Difficile retour sur le marché du travail
Le ministre du Travail, de l’Emploi de la Solidarité sociale, Sam Hamad, a annoncé en novembre dernier un resserrement des règles entourant l’accès à l’aide sociale. Parmi les mesures les plus controversées, on retrouve une pénalité financière pour les prestataires qui refuseraient une offre d’emploi dite «convenable», qui reste à être déterminée. Jusqu’à la moitié du chèque d’aide sociale pourrait être coupée. Le gouvernement espère économiser environ 50 millions de dollars par an, une fois la loi adoptée.

«Ils vont créer une machine à itinérance», alerte Sylvia Bissonnette. Même son de cloche pour Serge Petitclerc, selon qui cette mesure va «envoyer des gens démolis sur le marché du travail» et sera vouée à l’échec.

«Ces gens ont besoin d’un meilleur soutien financier pour retomber sur leurs pieds, martèle Serge Petitclerc. Et parfois il faut aussi qu’ils retournent à l’école. Mais quand tu étudies à temps plein, tu n’as pas le droit à l’aide sociale. C’est comme si tout est fait pour que tu t’en sortes pas.»

Des programmes d’aide à un retour aux études existent, mais ils sont trop limités, selon les organismes d’aide aux personnes démunies. «J’ai une dame qui voulait finir son secondaire. Les règlements disent que le gouvernement t’offre un soutien financier si tu finis ton secondaire en neuf mois maximum. Mais c’était impossible pour elle. Elle était en sixième année dans toutes les matières. Donc ils l’ont coupée.»

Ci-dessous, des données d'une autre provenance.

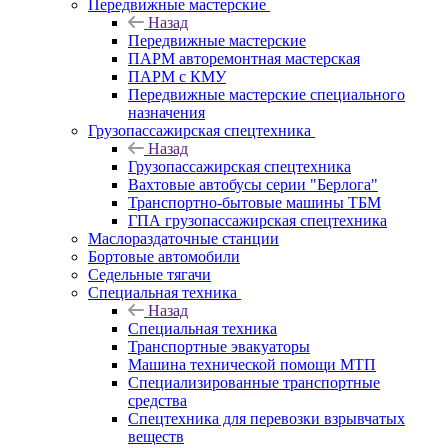
Передвижные мастерские
Назад
Передвижные мастерские
ПАРМ авторемонтная мастерская
ПАРМ с КМУ
Передвижные мастерские специального
назначения
Грузопассажирская спецтехника
Назад
Грузопассажирская спецтехника
Вахтовые автобусы серии "Берлога"
Транспортно-бытовые машины ТБМ
ГПА грузопассажирская спецтехника
Маслораздаточные станции
Бортовые автомобили
Седельные тягачи
Специальная техника
Назад
Специальная техника
Транспортные эвакуаторы
Машина технической помощи МТП
Специализированные транспортные
средства
Спецтехника для перевозки взрывчатых
веществ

«La seule chose que moi je retiens, avance Serge Petitclerc, c’est que le gouvernement va faire des économies de plusieurs dizaines de millions de dollars. Si on voulait aider les gens, c’est pas ce qu’on ferait.»

«Pendant la Guignolée, on est très généreux, malheureusement souvent pour se donner bonne conscience. Mais le restant de l’année, on ne veut pas payer plus d’impôts pour une véritable redistribution de la richesse», déplore Sylvia Bissonnette.

Par voie de communiqué, le Ministère du Travail, de l’Emploi et de la Solidarité sociale a indiqué que 31 millions de dollars seront ajoutés à l’aide financière de dernier recours pour l’année 2016-2017. La prestation de base passera ainsi de 616$ par mois à 623$, pour un adulte seul.